-- SUPPLIED RECORDS follows --

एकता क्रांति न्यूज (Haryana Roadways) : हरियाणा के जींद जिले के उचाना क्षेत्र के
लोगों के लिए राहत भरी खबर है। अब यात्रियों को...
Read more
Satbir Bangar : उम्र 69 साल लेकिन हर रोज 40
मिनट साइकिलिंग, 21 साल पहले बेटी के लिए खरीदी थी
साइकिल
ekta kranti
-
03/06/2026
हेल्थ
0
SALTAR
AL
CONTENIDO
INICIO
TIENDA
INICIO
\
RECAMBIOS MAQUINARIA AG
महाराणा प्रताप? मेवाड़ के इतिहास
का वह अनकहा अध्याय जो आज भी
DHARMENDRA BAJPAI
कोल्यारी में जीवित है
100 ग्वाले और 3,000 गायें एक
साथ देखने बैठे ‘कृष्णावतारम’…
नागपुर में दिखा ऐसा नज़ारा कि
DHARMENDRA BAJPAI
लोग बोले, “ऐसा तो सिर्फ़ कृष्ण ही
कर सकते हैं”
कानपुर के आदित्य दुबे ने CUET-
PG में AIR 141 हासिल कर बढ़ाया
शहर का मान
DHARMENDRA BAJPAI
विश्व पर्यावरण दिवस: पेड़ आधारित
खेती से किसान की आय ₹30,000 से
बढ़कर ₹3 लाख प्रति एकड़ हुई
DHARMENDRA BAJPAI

-- SUPPLIED RECORDS concluded --

§ EXERCISE
Set down, word for word, only the lines running from the line with "महाराणा प्रताप? मेवाड़ के इतिहास" to the last line of the listing above. Both of those lines belong in your answer.

§ WRITTEN ANSWER
महाराणा प्रताप? मेवाड़ के इतिहास
का वह अनकहा अध्याय जो आज भी
DHARMENDRA BAJPAI
कोल्यारी में जीवित है
100 ग्वाले और 3,000 गायें एक
साथ देखने बैठे ‘कृष्णावतारम’…
नागपुर में दिखा ऐसा नज़ारा कि
DHARMENDRA BAJPAI
लोग बोले, “ऐसा तो सिर्फ़ कृष्ण ही
कर सकते हैं”
कानपुर के आदित्य दुबे ने CUET-
PG में AIR 141 हासिल कर बढ़ाया
शहर का मान
DHARMENDRA BAJPAI
विश्व पर्यावरण दिवस: पेड़ आधारित
खेती से किसान की आय ₹30,000 से
बढ़कर ₹3 लाख प्रति एकड़ हुई
DHARMENDRA BAJPAI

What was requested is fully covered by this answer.